* [Goal]: Report each line in the records that contains the string "planeOp", reproducing every such line in full.

* [Stored data]:
-- -- --

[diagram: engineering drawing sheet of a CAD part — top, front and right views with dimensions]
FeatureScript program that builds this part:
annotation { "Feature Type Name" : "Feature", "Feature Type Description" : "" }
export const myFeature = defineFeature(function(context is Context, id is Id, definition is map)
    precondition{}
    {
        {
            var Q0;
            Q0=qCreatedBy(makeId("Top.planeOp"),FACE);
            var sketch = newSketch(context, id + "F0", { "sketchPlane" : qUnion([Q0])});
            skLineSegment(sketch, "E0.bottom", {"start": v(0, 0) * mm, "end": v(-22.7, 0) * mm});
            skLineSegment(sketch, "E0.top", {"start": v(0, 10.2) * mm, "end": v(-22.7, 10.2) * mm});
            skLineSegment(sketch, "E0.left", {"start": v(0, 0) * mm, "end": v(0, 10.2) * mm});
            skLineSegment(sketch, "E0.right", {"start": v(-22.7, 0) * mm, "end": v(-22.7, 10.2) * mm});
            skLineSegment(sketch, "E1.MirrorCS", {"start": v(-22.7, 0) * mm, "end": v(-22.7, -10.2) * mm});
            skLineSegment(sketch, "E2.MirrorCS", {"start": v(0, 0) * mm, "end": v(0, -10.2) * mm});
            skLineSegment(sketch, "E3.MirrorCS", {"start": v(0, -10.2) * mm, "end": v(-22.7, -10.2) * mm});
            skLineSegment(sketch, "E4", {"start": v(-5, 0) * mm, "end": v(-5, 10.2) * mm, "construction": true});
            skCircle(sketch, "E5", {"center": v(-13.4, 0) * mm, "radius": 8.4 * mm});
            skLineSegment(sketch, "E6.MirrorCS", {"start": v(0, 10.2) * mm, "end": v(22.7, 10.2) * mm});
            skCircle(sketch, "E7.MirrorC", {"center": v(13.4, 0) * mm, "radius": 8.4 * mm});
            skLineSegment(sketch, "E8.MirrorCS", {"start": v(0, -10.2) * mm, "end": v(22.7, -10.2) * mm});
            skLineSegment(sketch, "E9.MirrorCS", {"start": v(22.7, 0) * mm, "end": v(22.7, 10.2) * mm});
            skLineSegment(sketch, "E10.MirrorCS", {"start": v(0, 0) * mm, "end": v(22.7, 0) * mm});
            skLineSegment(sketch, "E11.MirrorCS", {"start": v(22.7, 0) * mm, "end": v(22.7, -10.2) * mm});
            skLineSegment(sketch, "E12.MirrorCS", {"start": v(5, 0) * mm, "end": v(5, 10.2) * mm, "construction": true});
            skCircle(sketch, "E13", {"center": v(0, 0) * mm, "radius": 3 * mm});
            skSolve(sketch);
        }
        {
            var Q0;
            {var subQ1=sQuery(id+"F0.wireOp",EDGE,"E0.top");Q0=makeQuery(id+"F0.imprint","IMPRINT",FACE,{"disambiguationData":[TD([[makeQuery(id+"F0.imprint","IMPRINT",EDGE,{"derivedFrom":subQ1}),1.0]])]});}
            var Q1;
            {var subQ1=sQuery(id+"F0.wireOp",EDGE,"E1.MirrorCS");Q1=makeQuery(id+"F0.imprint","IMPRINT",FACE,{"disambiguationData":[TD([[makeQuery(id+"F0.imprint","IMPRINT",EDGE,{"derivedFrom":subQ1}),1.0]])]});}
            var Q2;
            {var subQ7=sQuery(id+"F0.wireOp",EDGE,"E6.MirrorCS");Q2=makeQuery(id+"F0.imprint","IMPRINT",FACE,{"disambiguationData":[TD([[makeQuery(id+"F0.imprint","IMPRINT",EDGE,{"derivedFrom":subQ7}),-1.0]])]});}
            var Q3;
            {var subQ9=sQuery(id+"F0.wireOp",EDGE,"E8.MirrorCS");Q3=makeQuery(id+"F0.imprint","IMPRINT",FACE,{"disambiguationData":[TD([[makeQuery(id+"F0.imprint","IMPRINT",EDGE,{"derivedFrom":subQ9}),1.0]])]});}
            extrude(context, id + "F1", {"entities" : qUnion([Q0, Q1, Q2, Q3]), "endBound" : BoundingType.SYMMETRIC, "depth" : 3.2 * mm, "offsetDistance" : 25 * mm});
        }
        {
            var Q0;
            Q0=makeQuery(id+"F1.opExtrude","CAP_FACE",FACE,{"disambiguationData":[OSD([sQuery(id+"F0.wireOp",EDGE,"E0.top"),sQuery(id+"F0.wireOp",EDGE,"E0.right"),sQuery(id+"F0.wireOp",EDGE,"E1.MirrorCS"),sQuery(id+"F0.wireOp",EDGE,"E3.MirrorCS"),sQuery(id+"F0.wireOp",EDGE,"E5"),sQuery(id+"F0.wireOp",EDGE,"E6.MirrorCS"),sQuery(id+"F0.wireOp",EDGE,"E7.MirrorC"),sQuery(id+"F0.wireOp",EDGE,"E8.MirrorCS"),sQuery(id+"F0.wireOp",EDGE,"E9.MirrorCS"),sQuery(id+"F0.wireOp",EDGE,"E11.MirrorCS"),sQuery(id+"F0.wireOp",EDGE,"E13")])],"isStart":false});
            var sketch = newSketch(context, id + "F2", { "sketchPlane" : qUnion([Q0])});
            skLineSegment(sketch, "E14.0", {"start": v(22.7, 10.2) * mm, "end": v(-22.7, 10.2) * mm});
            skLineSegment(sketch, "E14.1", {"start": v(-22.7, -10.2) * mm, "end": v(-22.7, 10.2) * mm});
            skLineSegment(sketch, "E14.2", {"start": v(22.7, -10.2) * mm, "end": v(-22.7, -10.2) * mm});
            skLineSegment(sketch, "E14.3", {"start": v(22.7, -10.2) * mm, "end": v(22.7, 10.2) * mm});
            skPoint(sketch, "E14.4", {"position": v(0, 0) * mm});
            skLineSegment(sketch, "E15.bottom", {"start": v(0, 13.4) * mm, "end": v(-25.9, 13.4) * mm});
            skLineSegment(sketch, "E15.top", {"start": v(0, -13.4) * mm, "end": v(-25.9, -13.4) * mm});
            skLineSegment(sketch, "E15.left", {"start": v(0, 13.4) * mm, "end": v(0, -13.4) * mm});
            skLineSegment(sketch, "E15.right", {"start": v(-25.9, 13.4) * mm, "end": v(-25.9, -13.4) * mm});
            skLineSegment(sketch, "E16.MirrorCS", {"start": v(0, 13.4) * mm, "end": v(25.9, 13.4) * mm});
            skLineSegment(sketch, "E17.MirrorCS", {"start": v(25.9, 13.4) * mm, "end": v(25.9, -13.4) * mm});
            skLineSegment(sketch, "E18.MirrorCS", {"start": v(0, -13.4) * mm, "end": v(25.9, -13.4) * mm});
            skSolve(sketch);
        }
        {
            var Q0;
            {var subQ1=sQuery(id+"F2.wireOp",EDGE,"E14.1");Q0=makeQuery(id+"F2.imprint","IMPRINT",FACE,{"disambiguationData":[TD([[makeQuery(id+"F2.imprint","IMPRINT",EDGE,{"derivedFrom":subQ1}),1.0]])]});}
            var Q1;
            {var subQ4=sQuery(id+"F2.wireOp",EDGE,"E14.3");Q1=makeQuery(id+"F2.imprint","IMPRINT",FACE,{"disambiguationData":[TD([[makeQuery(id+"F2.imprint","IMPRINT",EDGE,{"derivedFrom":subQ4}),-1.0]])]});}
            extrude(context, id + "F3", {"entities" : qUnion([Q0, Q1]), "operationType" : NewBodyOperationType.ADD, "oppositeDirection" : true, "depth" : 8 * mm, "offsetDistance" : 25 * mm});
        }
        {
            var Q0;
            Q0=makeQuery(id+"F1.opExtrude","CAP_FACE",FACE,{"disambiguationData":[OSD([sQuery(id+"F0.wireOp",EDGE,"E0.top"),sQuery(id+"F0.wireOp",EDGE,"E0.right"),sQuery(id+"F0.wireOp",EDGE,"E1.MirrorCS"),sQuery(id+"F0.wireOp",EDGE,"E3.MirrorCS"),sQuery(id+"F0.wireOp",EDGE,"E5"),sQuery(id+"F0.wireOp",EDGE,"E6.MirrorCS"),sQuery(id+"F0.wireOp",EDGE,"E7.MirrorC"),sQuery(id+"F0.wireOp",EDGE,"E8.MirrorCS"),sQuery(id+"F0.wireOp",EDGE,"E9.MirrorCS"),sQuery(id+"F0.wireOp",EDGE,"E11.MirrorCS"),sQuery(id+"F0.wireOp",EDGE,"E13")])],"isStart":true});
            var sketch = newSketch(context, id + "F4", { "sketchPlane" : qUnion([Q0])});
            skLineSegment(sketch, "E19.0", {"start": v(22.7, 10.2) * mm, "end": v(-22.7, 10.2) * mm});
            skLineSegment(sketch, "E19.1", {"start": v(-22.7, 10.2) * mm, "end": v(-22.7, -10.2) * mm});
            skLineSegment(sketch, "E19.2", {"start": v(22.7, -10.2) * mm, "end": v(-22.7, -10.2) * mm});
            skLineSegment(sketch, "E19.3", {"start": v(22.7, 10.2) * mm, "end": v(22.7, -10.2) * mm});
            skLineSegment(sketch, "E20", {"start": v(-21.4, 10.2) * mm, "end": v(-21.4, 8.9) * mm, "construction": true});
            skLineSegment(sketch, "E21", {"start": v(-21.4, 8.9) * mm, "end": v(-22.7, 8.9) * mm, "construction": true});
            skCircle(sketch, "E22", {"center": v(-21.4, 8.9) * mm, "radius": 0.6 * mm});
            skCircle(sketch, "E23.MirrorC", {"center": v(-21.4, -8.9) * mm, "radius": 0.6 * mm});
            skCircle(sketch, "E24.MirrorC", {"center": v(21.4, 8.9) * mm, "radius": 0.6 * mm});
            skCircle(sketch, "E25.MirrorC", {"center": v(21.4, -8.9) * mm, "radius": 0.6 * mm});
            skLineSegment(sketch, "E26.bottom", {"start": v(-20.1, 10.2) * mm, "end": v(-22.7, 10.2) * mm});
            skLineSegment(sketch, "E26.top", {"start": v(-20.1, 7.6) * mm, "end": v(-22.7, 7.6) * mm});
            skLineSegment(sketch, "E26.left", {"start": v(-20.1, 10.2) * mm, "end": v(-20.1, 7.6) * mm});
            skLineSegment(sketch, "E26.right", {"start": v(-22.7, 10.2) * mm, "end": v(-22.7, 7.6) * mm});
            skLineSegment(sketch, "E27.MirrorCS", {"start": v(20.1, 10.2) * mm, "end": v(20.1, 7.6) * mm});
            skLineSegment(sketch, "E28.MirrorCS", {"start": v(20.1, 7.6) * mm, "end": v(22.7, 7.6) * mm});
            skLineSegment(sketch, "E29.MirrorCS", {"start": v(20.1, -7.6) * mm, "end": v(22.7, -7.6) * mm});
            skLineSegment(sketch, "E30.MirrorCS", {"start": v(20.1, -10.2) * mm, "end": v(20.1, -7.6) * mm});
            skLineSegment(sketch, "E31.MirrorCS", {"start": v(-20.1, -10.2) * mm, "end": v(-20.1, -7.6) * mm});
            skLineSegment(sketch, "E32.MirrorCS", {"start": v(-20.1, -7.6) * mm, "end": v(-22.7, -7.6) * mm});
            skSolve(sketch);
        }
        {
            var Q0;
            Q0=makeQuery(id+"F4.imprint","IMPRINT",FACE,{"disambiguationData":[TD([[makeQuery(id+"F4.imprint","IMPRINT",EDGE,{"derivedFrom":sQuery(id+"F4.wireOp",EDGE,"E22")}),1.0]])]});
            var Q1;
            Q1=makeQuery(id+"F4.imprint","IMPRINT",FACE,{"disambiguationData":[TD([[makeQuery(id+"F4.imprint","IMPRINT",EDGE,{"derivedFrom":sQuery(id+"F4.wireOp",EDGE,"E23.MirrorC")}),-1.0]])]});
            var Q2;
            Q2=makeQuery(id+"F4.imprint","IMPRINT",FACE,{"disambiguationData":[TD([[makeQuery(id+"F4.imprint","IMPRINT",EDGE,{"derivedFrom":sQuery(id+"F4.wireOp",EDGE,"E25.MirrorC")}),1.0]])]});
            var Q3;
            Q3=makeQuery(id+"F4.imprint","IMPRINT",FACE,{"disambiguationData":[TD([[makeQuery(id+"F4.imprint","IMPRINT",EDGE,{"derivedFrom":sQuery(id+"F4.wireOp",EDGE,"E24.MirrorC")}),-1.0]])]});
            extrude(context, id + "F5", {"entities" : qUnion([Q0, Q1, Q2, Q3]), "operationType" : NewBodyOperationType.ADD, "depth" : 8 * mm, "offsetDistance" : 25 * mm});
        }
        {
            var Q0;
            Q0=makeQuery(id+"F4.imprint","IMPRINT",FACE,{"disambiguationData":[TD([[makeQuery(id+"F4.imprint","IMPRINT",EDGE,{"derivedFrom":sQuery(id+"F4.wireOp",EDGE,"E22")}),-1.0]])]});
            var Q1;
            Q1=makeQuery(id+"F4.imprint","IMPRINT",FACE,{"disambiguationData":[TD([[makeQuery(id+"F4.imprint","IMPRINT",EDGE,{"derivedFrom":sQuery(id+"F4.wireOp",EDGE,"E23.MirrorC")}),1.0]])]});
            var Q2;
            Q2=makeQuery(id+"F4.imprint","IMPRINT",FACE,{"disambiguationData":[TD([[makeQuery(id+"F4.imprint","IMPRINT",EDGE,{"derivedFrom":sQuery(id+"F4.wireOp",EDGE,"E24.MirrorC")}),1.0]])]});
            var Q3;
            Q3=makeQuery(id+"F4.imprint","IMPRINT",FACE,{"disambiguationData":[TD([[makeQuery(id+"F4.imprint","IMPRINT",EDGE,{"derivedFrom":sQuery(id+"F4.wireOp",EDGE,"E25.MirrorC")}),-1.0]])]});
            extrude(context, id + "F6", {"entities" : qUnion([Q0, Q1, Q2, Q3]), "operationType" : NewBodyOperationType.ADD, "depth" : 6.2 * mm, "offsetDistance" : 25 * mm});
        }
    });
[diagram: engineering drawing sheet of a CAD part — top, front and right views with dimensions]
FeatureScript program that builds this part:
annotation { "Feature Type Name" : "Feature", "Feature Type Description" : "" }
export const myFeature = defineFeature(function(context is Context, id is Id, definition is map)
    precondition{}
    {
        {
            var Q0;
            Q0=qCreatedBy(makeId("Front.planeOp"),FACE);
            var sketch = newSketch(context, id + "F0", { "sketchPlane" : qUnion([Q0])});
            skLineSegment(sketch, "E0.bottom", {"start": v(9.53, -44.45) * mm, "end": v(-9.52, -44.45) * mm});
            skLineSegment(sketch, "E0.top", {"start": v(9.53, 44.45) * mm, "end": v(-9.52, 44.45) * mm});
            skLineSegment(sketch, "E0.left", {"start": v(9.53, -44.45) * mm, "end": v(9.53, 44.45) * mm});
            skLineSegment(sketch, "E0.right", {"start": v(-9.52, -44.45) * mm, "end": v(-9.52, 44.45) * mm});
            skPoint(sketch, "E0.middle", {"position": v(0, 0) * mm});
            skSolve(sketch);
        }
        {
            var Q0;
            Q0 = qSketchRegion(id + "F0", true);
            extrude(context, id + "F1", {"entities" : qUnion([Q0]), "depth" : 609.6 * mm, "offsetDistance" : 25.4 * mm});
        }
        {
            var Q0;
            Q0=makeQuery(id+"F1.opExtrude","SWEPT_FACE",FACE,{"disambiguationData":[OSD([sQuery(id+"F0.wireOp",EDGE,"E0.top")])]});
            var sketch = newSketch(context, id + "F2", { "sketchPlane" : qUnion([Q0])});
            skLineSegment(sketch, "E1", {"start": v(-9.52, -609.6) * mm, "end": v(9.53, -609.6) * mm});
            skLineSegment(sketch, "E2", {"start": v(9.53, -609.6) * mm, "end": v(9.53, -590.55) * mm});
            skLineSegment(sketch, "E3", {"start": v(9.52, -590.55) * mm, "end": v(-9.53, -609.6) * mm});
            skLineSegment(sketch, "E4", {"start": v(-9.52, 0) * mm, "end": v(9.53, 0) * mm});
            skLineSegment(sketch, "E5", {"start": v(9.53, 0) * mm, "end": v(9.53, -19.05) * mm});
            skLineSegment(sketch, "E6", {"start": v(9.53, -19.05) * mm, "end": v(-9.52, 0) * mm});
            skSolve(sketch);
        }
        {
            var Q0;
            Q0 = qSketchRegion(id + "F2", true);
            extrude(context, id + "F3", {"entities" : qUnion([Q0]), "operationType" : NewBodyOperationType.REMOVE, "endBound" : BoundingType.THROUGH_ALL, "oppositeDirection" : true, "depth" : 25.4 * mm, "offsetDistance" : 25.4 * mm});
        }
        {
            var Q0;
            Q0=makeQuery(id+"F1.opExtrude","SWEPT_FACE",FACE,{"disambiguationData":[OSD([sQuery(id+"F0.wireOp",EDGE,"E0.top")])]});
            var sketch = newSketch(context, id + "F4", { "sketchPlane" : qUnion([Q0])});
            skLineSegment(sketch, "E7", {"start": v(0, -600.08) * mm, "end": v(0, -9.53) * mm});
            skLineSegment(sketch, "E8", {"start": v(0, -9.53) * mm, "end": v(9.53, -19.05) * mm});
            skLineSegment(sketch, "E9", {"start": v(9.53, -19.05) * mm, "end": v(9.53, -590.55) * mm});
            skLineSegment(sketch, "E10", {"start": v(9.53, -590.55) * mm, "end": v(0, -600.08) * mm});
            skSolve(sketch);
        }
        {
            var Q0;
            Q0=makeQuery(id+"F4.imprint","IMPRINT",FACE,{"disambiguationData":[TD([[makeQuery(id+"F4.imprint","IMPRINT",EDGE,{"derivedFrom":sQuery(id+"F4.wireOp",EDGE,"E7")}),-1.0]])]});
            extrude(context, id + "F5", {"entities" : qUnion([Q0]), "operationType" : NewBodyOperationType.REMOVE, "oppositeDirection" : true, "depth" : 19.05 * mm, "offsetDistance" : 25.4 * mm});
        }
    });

-- -- --

* [Answer to this task]:
            Q0=qCreatedBy(makeId("Top.planeOp"),FACE);
            Q0=qCreatedBy(makeId("Front.planeOp"),FACE);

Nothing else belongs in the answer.